Transtorno Obsessivo Compulsivo - saiba reconhecer os sintomas

TOC  conheça os sintomas

O TOC (Transtorno Obsessivo Compulsivo) é um transtorno de ansiedade que afeta certa de 4% da população mundial e causa imenso sofrimento. Tal problema, apesar de ser comum entre os adultos, também afeta as crianças, trazendo ainda maiores problemas para o seu crescimento e relacionamento com outras pessoas.

Segundo a Dra. Ana Beatriz Barbosa, psiquiatra e autora do livro "Mentes e Manias", o portador de TOC tem pensamentos negativos e supervaloriza a probabilidade deles acontecerem. Em função disso, acaba desenvolvendo comportamentos repetitivos na tentativa de evitar que eles se concretizem na vida real. "Por exemplo: uma pessoa pensa seguidamente que corre o risco de se contaminar ao usar objetos manuseados por outras pessoas (como maçanetas, portas, notas de dinheiro, etc.). Com isso, pode começar a lavar as mãos seguidamente, evitar apertar as mãos de outras pessoas, tocá-las ou até deixar de sair de casa", explica.

Nas crianças, o transtorno pode ser ainda mais incômodo, porque ela não consegue deixar de repetir aquele mesmo ritual e isso compromete a sua vida na escola, com a família e os amigos. A Dra. Ana Beatriz conta que, nesse caso, é importante prestar atenção no seu filho e ver se aquelas manias típicas da infância não ultrapassam a linha do que é saudável.

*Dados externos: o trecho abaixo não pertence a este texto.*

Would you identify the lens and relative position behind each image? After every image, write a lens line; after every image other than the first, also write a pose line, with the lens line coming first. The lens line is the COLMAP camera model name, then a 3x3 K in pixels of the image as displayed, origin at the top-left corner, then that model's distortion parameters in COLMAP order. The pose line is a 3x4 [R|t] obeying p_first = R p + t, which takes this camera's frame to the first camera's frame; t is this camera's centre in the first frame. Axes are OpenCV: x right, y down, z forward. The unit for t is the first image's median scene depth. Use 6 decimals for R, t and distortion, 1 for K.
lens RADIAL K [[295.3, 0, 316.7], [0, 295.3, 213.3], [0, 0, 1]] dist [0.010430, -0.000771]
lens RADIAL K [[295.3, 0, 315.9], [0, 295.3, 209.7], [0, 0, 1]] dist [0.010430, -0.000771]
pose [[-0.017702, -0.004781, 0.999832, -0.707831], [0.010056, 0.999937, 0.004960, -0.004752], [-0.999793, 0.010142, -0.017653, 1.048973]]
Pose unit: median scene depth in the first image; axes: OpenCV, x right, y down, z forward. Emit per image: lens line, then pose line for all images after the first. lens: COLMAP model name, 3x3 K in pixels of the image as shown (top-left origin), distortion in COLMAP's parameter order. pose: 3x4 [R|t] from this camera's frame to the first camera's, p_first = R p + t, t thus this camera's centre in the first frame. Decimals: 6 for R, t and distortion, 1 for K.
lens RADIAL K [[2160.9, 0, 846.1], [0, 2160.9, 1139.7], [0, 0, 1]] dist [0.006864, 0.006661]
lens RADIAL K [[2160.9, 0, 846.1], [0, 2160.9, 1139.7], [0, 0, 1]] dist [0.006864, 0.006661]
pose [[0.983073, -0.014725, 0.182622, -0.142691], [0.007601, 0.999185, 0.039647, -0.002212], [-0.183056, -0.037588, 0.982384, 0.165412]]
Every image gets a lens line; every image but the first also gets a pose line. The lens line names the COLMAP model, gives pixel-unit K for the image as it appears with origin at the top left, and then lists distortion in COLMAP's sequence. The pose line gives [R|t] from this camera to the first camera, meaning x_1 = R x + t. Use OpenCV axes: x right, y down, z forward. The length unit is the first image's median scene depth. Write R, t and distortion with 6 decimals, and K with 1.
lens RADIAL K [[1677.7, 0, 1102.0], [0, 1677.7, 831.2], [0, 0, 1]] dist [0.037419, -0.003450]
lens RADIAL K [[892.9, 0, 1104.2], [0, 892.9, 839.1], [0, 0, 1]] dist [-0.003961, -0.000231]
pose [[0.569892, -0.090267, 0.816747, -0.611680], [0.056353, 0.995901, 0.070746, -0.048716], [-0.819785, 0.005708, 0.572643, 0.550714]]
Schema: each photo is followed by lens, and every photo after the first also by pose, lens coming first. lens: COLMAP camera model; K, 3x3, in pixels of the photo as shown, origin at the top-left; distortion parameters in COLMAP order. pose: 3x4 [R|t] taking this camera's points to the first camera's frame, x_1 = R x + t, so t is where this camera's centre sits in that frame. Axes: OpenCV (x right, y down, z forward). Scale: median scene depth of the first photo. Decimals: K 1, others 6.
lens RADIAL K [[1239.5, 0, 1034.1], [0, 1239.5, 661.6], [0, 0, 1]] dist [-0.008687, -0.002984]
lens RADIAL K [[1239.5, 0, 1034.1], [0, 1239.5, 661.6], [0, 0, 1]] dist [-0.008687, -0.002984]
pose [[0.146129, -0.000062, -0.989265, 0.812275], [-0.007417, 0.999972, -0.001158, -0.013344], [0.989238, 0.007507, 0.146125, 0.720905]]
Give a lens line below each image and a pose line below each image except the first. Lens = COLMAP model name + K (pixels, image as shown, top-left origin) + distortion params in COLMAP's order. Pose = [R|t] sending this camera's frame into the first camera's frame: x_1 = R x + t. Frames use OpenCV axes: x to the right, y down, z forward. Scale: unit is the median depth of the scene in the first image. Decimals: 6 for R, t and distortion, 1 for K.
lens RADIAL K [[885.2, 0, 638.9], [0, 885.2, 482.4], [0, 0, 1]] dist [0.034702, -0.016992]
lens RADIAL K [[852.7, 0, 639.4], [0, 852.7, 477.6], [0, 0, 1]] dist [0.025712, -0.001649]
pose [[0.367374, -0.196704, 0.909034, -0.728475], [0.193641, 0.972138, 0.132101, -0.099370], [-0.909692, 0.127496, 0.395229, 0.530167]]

"Uma criança que tem pavor de se sujar e precisa trocar de roupa imediatamente, aquela que arruma o quarto de modo que, se alguém mexer em algo, ela se tornará explosiva, são os casos que merecem mais atenção. Outro exemplo são aquelas que não admitem um erro, por exemplo, quando escrevem uma palavra com a grafia incorreta e não são capazes de passar a borracha no caderno, mas arrancam a folha e começam tudo de novo", conta a profissional sobre alguns sinais que demonstram sinais de TOC.

Não existe uma idade certa para a criança começar a desenvolver o TOC, porém, entre seis e oito anos, ela cria um forte pensamento obsessivo, com medo de se afastar dos pais, principalmente da mãe. A Dra. Ana Beatriz afirma que, nesta fase, ela não quer desgrudar da mãe, chora quando ela demora a chegar, etc. Por conta desse medo, ela desenvolve algumas manias, como coçar o nariz três vezes para proteger os pais, só andam nas pedrinhas brancas na rua, e por aí vai. Tudo isso, porém, é muito normal e faz parte do crescimento.

Vale lembrar que TOC e mania são coisas diferentes. Antes de qualquer coisa, é preciso esclarecer o termo médico e o popular da palavra "mania". "Mania, em psiquiatria, é um estado de alteração de humor em que a pessoa fica agitada, eufórica e irritadiça. É um quadro que aparece em transtornos de humor, como o bipolar, antigamente chamado de psicose maníaco-depressiva. No entanto, o termo é popularmente usado para definir comportamentos esquisitos, repetitivos e que as pessoas consideram exagerados".

A mania é algo que todos nós temos, seja por gostar de limpeza ou somente por sair da cama depois de encostar o pé direito no chão. Para que ela se transforme em TOC, é necessário que haja sofrimento e afete setores vitais, seja social, acadêmico, afetivo, profissional ou familiar. Além disso, o TOC está diretamente relacionado a pensamentos obsessivos de conteúdo negativo e de difícil controle.

As crianças e os adultos desenvolvem o TOC de formas diferentes, mas ambos precisam ter uma pré-disposição genética e um fator que o desencadeie. A psiquiatra diz: "Nas crianças, pode acontecer um estresse prolongado, que dure entre um e dois anos, como a separação complicada dos pais, algum parente com uma doença séria, o bullying na escola. Essa carga genética também as torna mais perfeccionistas e extremamente controladoras".

O tratamento é o mesmo feito em qualquer idade, sendo necessário o uso de medicamentos para o controle do transtorno. Por ser algo que mexe com a taxa de serotonina, a Dra. Ana Beatriz afirma que o correto é utilizar remédios para controlar essa taxa e terapia para expor a criança ao objeto de obsessão e a situações em que, antes, ela achava catastróficas. Dessa forma, a paciente pode perder completamente o medo e o receio, fechando, assim, o ciclo de pensamentos ruins.


"O TOC é um transtorno comportamental, seja leve, moderado ou grave. Sempre requer tratamento e não tem como melhorar espontaneamente. Cuidar do transtorno na infância abre uma possibilidade enorme de que, na idade adulta, fase mais crítica, ele fique em grau mais leve", finaliza a psiquiatra.